Lenders surveyed for Creighton University's respected monthly survey on America's rural economy rated the "bursting of the farmland price bubble" as the second biggest risk to agricultural prosperity.
But, backed by less than one-in-five respondents, it was a distant second to the main threat – falling farm commodity values - and seen as only narrowly more perilous than the third-ranked danger, a change to US policy on the alternative energies that farmers rely on so significantly for crop demand.
"Almost half, 49%, indicated that low agriculture commodity prices posed the greatest peril for their local economies," the university said.
Indeed, Ernie Goss, the Creighton economist who started the survey six years ago, said that demand for farms remained strong, with "farmers and investors once against driving up the price of farmland at a rapid pace", after a slowdown earlier in the year.
A farmland index calculated by the university - in which higher figures, above 50, indicate increasing price growth, and those below 50 show price falls – rose to 75.4 from October's "robust" figure of 66.9.
The findings tallied with data from the Federal Reserve, the US central bank, showing a surge in farmland prices, notably in Iowa, where the value of "good" land surged by more than 30% in the year to the start of last month, and in Nebraska, where irrigated land appreciated by 41%.

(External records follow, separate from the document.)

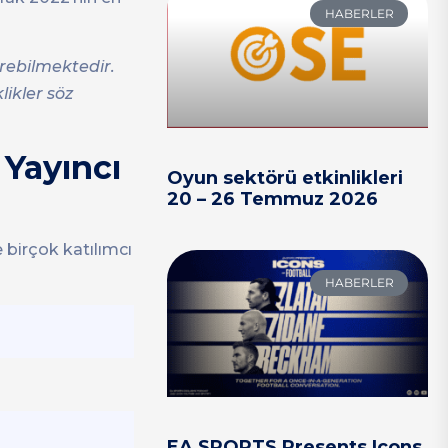
HABERLER
terebilmektedir.
likler söz
 Yayıncı
Oyun sektörü etkinlikleri
20 – 26 Temmuz 2026
 birçok katılımcı
HABERLER
EA SPORTS Presents Icons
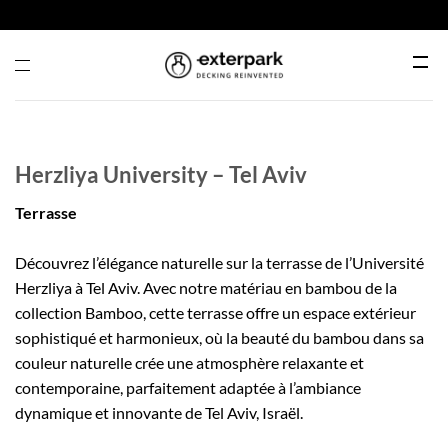
Passer
au
contenu
Menu
Herzliya University – Tel Aviv
Terrasse
Découvrez l’élégance naturelle sur la terrasse de l’Université
Herzliya à Tel Aviv. Avec notre matériau en bambou de la
collection Bamboo, cette terrasse offre un espace extérieur
sophistiqué et harmonieux, où la beauté du bambou dans sa
couleur naturelle crée une atmosphère relaxante et
contemporaine, parfaitement adaptée à l’ambiance
dynamique et innovante de Tel Aviv, Israël.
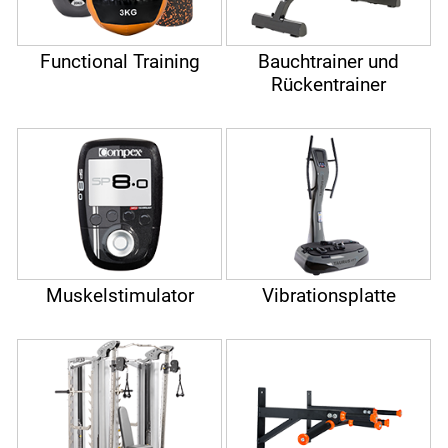
Functional Training
Bauchtrainer und
Rückentrainer
Muskelstimulator
Vibrationsplatte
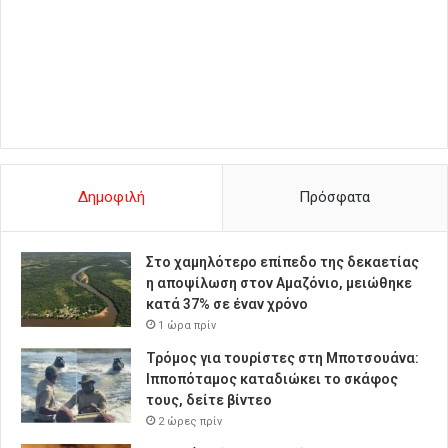
Δημοφιλή
Πρόσφατα
Στο χαμηλότερο επίπεδο της δεκαετίας
η αποψίλωση στον Αμαζόνιο, μειώθηκε
κατά 37% σε έναν χρόνο
1 ώρα πρίν
Τρόμος για τουρίστες στη Μποτσουάνα:
Ιπποπόταμος καταδιώκει το σκάφος
τους, δείτε βίντεο
2 ώρες πρίν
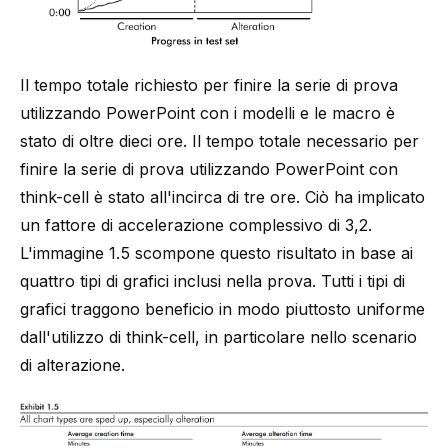
Il tempo totale richiesto per finire la serie di prova
utilizzando PowerPoint con i modelli e le macro è
stato di oltre dieci ore. Il tempo totale necessario per
finire la serie di prova utilizzando PowerPoint con
think-cell
è stato all'incirca di tre ore. Ciò ha implicato
un fattore di accelerazione complessivo di 3,2.
L'immagine 1.5 scompone questo risultato in base ai
quattro tipi di grafici inclusi nella prova. Tutti i tipi di
grafici traggono beneficio in modo piuttosto uniforme
dall'utilizzo di
think-cell
, in particolare nello scenario
di alterazione.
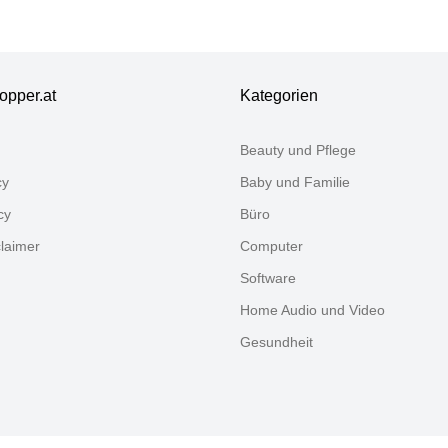
gale,
ndregal,
tengitter
hwarz
opper.at
Kategorien
Beauty und Pflege
cy
Baby und Familie
cy
Büro
claimer
Computer
Software
Home Audio und Video
Gesundheit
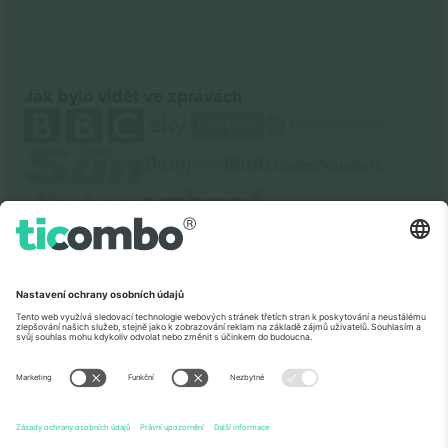
Jak bylo vidět ve zprávách
O
Firemní služby
tým
Často kladené dotazy
TixProtect
Jak to funguje
Právní informace
Hotely
Pravidla a podmínky
Centrum mistrovství světa
Partnerský program
Kontaktujte nás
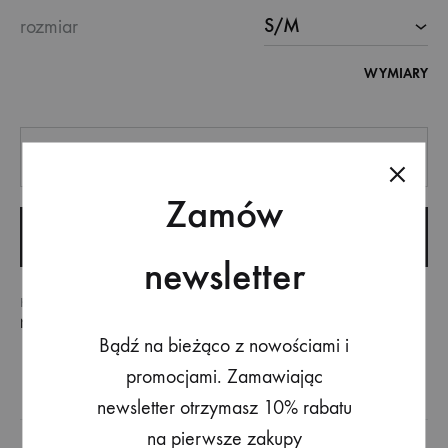
rozmiar
WYMIARY
Quantity
Zamów
ADD TO CART
newsletter
KATEGORIA
BESTSELLER
,
KATEGORIE
,
KOMBINEZONY
,
NOWOŚCI
,
ODZIEŻ
Bądź na bieżąco z nowościami i
promocjami. Zamawiając
newsletter otrzymasz 10% rabatu
na pierwsze zakupy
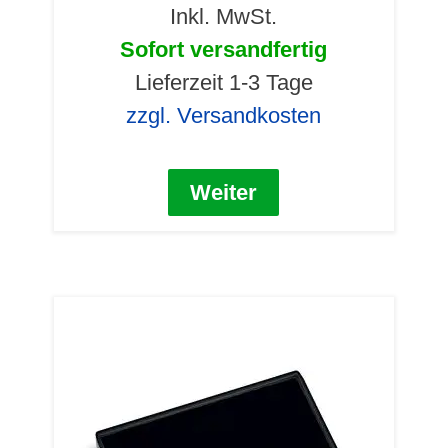
Inkl. MwSt.
Sofort versandfertig
Lieferzeit 1-3 Tage
zzgl. Versandkosten
Weiter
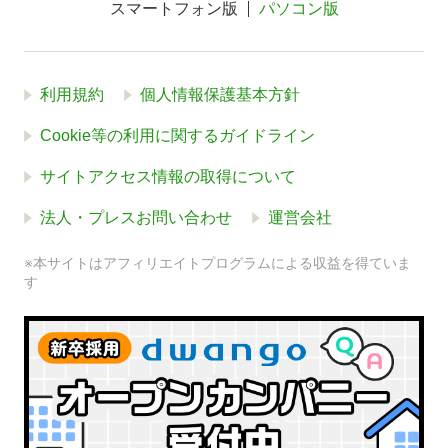
スマートフォン版
パソコン版
利用規約
個人情報保護基本方針
Cookie等の利用に関するガイドライン
サイトアクセス情報の取得について
法人・プレスお問い合わせ
運営会社
※本サイトはアフィリエイトプログラムによる収益を得ていま
す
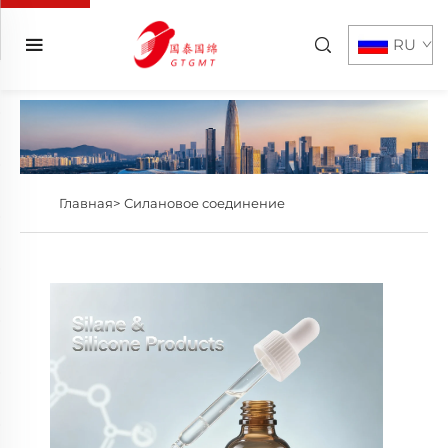
RU
Главная>
Силановое соединение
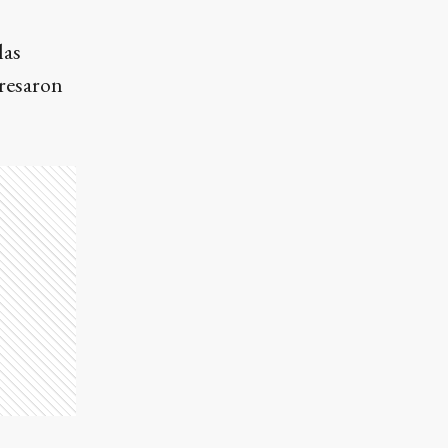
las
presaron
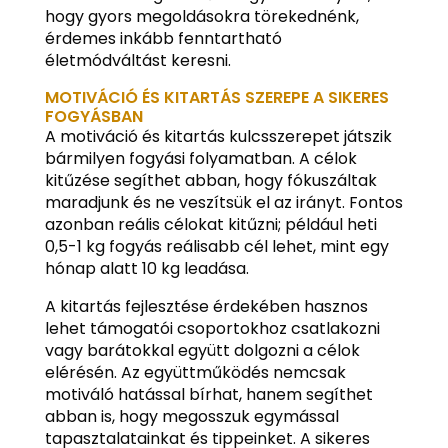
hogy gyors megoldásokra törekednénk,
érdemes inkább fenntartható
életmódváltást keresni.
MOTIVÁCIÓ ÉS KITARTÁS SZEREPE A SIKERES
FOGYÁSBAN
A motiváció és kitartás kulcsszerepet játszik
bármilyen fogyási folyamatban. A célok
kitűzése segíthet abban, hogy fókuszáltak
maradjunk és ne veszítsük el az irányt. Fontos
azonban reális célokat kitűzni; például heti
0,5-1 kg fogyás reálisabb cél lehet, mint egy
hónap alatt 10 kg leadása.
A kitartás fejlesztése érdekében hasznos
lehet támogatói csoportokhoz csatlakozni
vagy barátokkal együtt dolgozni a célok
elérésén. Az együttműködés nemcsak
motiváló hatással bírhat, hanem segíthet
abban is, hogy megosszuk egymással
tapasztalatainkat és tippeinket. A sikeres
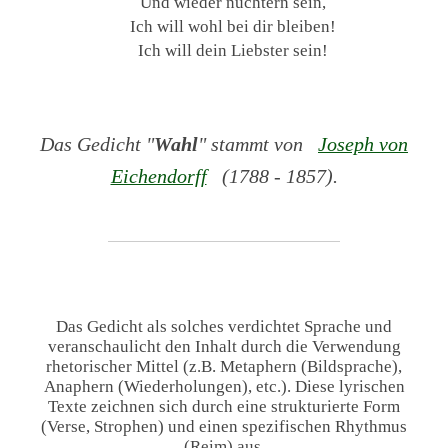
Und wieder nüchtern sein,
Ich will wohl bei dir bleiben!
Ich will dein Liebster sein!
Das Gedicht "
Wahl
" stammt von
Joseph von
Eichendorff
(1788 - 1857).
Das Gedicht als solches verdichtet Sprache und
veranschaulicht den Inhalt durch die Verwendung
rhetorischer Mittel (z.B. Metaphern (Bildsprache),
Anaphern (Wiederholungen), etc.). Diese lyrischen
Texte zeichnen sich durch eine strukturierte Form
(Verse, Strophen) und einen spezifischen Rhythmus
(Reim) aus.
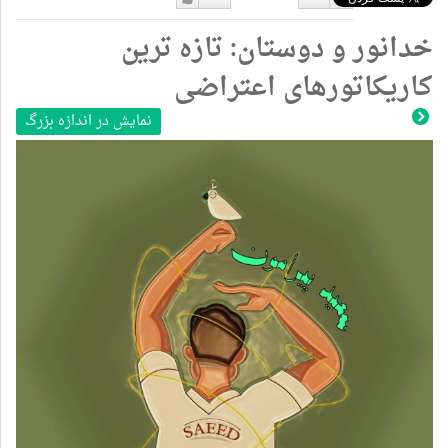
دوست
دوست
خدانور و دوستان: تازه ترین
نداشتن
دارم
کاریکاتورهای اعتراضی
نمایش در اندازه بزرگ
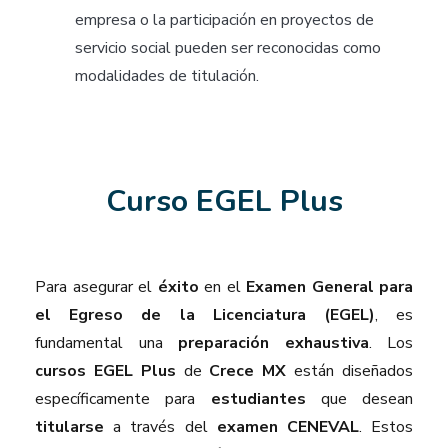
empresa o la participación en proyectos de
servicio social pueden ser reconocidas como
modalidades de titulación.
Curso EGEL Plus
Para asegurar el
éxito
en el
Examen General para
el Egreso de la Licenciatura (EGEL)
, es
fundamental una
preparación exhaustiva
. Los
cursos EGEL Plus
de
Crece MX
están diseñados
específicamente para
estudiantes
que desean
titularse
a través del
examen CENEVAL
. Estos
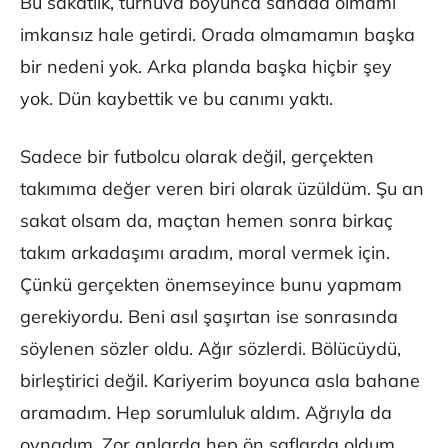
Bu sakatlık, turnuva boyunca sahada olmamı
imkansız hale getirdi. Orada olmamamın başka
bir nedeni yok. Arka planda başka hiçbir şey
yok. Dün kaybettik ve bu canımı yaktı.
Sadece bir futbolcu olarak değil, gerçekten
takımıma değer veren biri olarak üzüldüm. Şu an
sakat olsam da, maçtan hemen sonra birkaç
takım arkadaşımı aradım, moral vermek için.
Çünkü gerçekten önemseyince bunu yapmam
gerekiyordu. Beni asıl şaşırtan ise sonrasında
söylenen sözler oldu. Ağır sözlerdi. Bölücüydü,
birleştirici değil. Kariyerim boyunca asla bahane
aramadım. Hep sorumluluk aldım. Ağrıyla da
oynadım. Zor anlarda hep ön saflarda oldum.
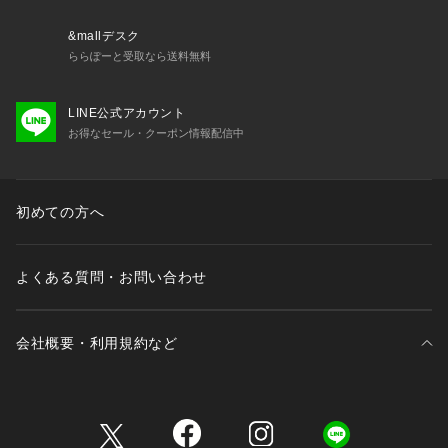
&mallデスク
ららぽーと受取なら送料無料
LINE公式アカウント
お得なセール・クーポン情報配信中
初めての方へ
よくある質問・お問い合わせ
会社概要・利用規約など
三井不動産が展開する商業施設一覧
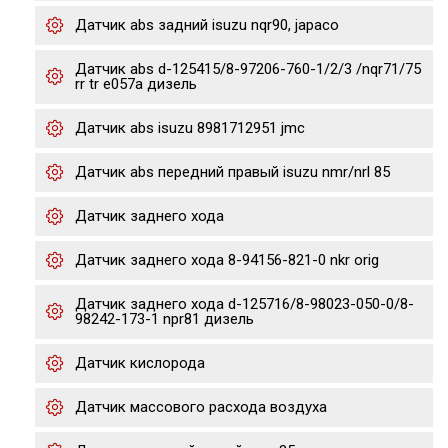
Датчик abs задний isuzu nqr90, japaco
Датчик abs d-125415/8-97206-760-1/2/3 /nqr71/75
rr tr e057a дизель
Датчик abs isuzu 8981712951 jmc
Датчик abs передний правый isuzu nmr/nrl 85
Датчик заднего хода
Датчик заднего хода 8-94156-821-0 nkr orig
Датчик заднего хода d-125716/8-98023-050-0/8-
98242-173-1 npr81 дизель
Датчик кислорода
Датчик массового расхода воздуха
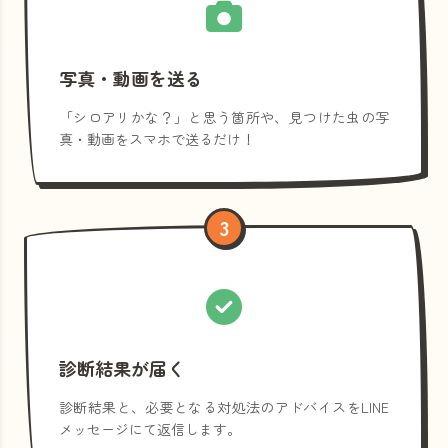
写真・動画を送る
「シロアリかな？」と思う箇所や、見つけた虫の写
真・動画をスマホで送るだけ！
3
診断結果が届く
診断結果と、必要となる対処法のアドバイスをLINE
メッセージにて返信します。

"Record gains in the northern Plains were fuelled by another bumper crop this harvest season that raised farm income expectations despite the recent slide in crop prices," the Fed's Kansas City bank said.
The survey by Creighton, which is based in Nebraska, also showed particularly strong gains in its home state, with the index figure, derived from returns from bank chief executives, "rocketing" to 76.3, from 65.3 in the October survey.
However, some states not yet highlighted in Fed research showed even bigger gains, with the figure for Colorado rising to 81.4, for Wyoming to 87.7, and for North Dakota climbing to 93.1.
The extent of the price rises identified in the Fed reports has renewed concerns over the extent of price rises, with many recalling the 1980s' market collapse which followed the boom of the 1970s.
The Farm Credit Administration has voiced "extreme caution" over the extent of the price rises, while the bankers' association in Oklahoma – a state not covered by the Creighton survey – warning that prices "may be skewed some".
"I've seen normal grassland that I would think normally would go for $250-350 per acre selling for around $700 and upwards. For me, it's entirely too high," David Cook, vice-chairman of the Oklahoma Bankers Association, said.